В аллее каштанов я силился отыскать место, где оставили сердца те двое. Над ним пронесся ветер, и оно затерялось в чаще серого сумрака. Но, хоть я и не мог видеть его, я знал, что он здесь, этот поцелуй, навсегда запечатленный в лучах бледного солнца. И я искал его, жаждал его тепла в тот день, похожий на конец любви. Я так и не нашел его и тихо побрел домой; в похолодевшем воздухе умирали все запахи; шуршание сухих листьев под шагами собаки следовало неотступно за мною.
ВЬЮЧНОЕ ЖИВОТНОЕ
В один зимний день я сидел в вагоне второго класса парижского поезда. Около меня оставалось свободное место, и вскоре его занял появившийся с узелком в руках французский матрос, неуклюжий, крепко сбитый молодой парень, похожий на диванный валик, в синей форме и берете с темно-красным помпоном.
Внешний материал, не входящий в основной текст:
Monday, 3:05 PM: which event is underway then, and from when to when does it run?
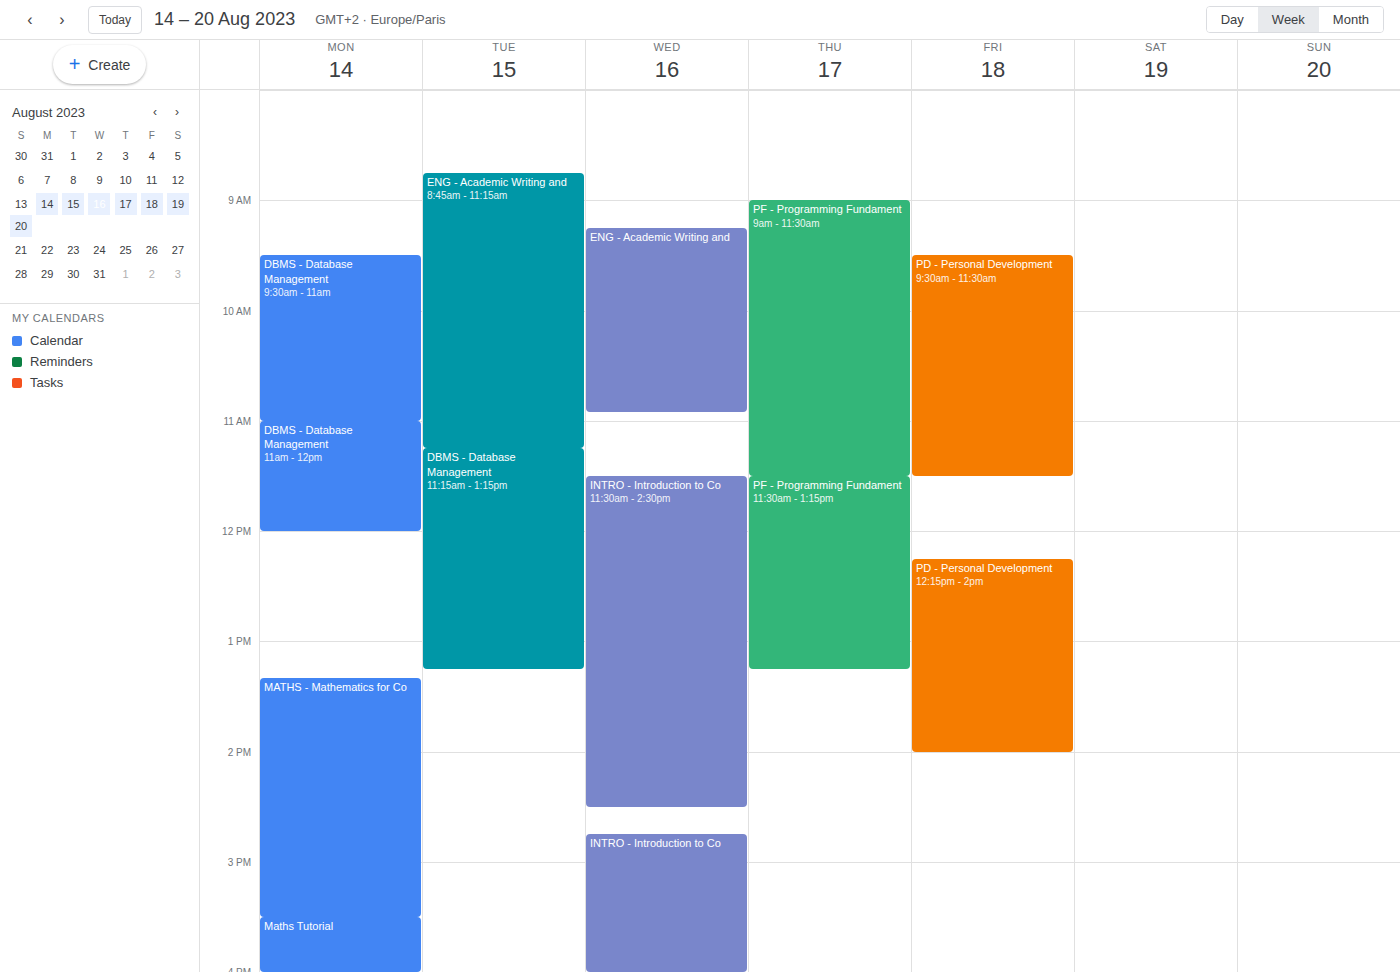
"MATHS - Mathematics for Co", 1:20 PM to 3:30 PM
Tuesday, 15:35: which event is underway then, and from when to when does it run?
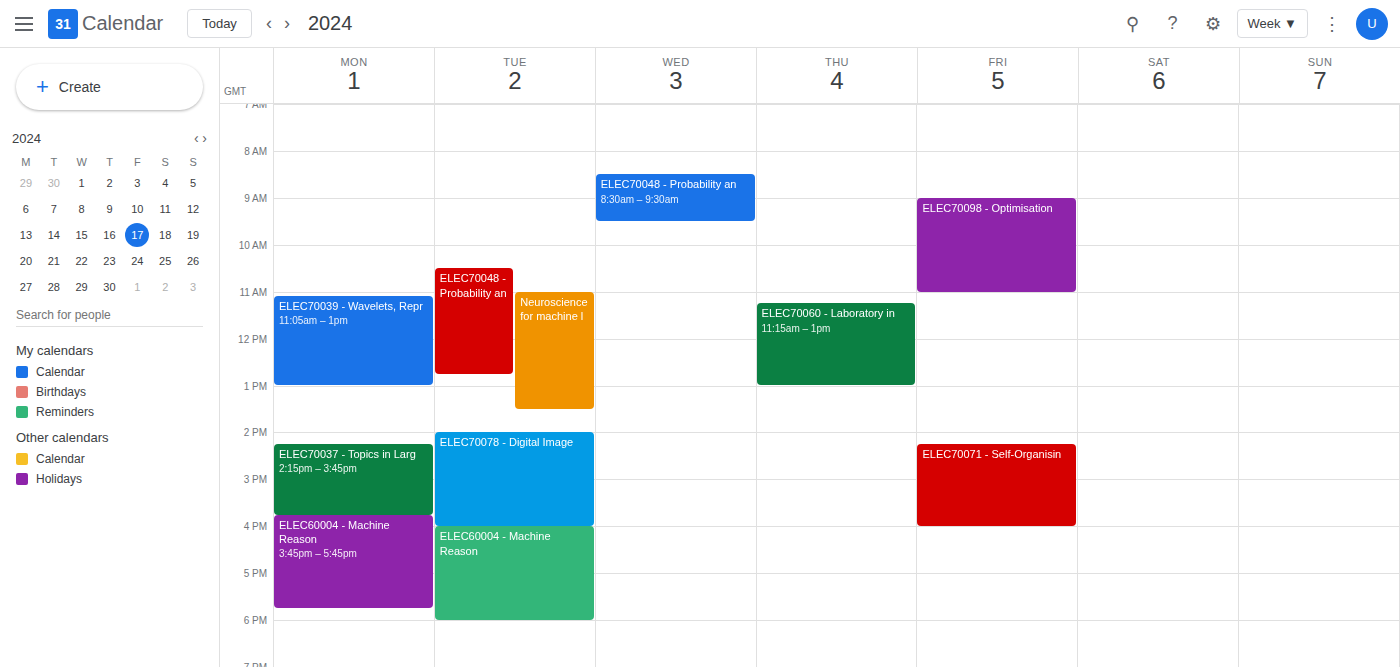
"ELEC70078 - Digital Image", 14:00 to 16:00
Он сидел, подавшись вперед, упершись руками в бока, и его обветренное бритое лицо, своим выражением напоминавшее лицо некрасивого заброшенного ребенка, было так неподвижно, словно у этого человека совершенно не работала мысль. Вдруг, прикрыв рот рукой, он закашлялся долгим, почти беззвучным кашлем.
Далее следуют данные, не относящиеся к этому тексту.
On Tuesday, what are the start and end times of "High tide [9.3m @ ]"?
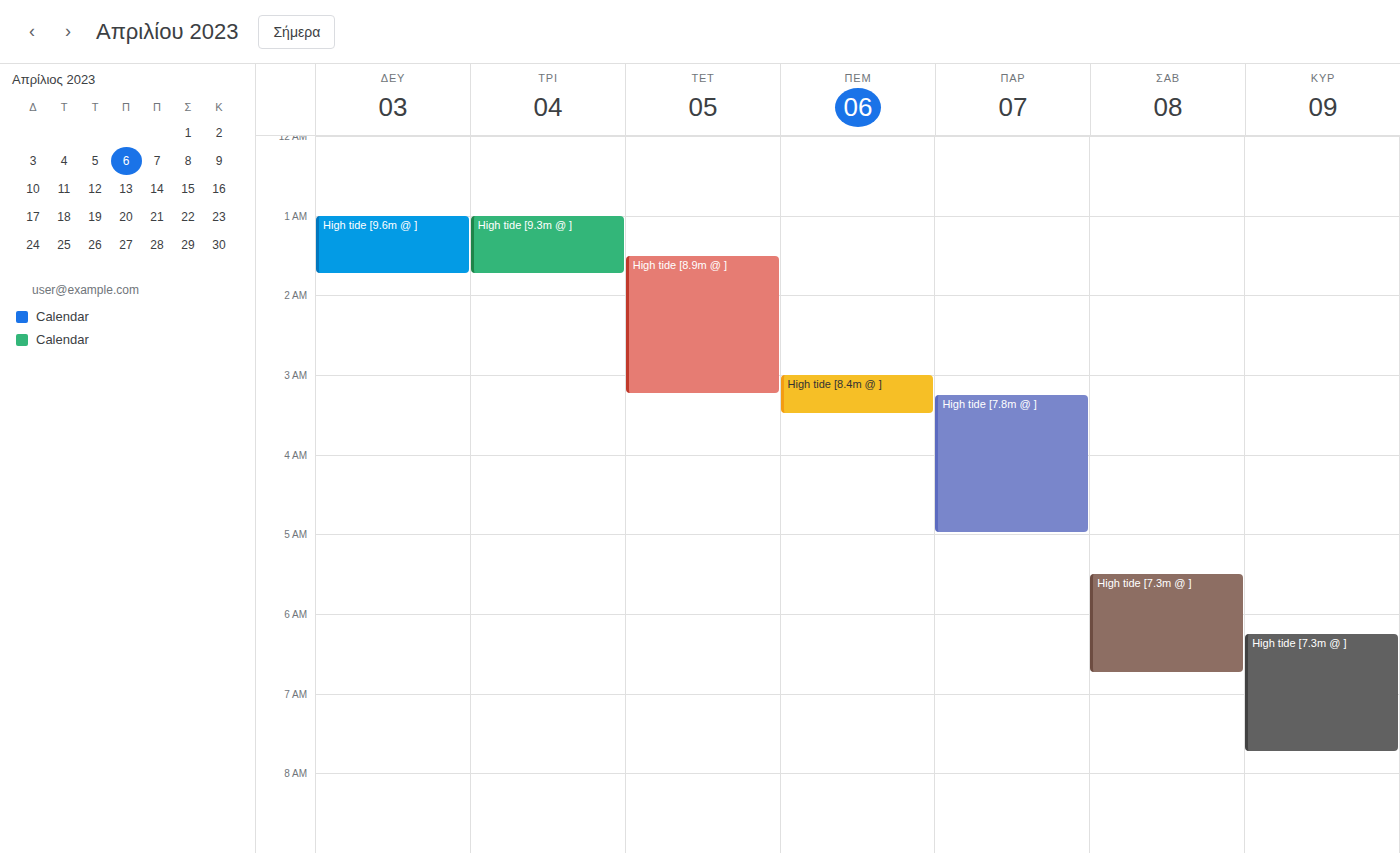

Поезд тронулся. Пассажиры занялись чтением или улеглись спать, но матрос сидел неподвижно, и время от времени слышен был его приглушенный, свистящий кашель.
В Амьене проверяли билеты, и кондуктор потребовал с матроса доплату разницу между ценой билета второго и третьего класса. Медленно достал огорченный матрос эти деньги из старого кожаного кошелька.
Мы снова тронулись. Видно, этот инцидент сломил стоицизм матроса: он зашевелился и заговорил со мной по-французски. Говорил он нескладно и с фламандским акцентом, так что я с трудом понимал его. После каждой фразы он опускал нижнюю губу, как будто это было его последнее слово. Он, насколько я понял, возвращался из Дюнкерка на свой корабль в Шербур, и это был последний поезд, которым он мог добраться до места, не опоздав. Дома он оставил мать-вдову совершенно без денег, и поэтому дополнительная плата за билет его так расстроила. Восемнадцать месяцев он прослужил на чужбине, восемнадцать дней прожил дома; теперь он ехал дослуживать свой срок где-то в Китае. Его брата убили японцы, совершенно случайно, приняв его за русского. А отец во время летнего лова утонул где-то около Исландии.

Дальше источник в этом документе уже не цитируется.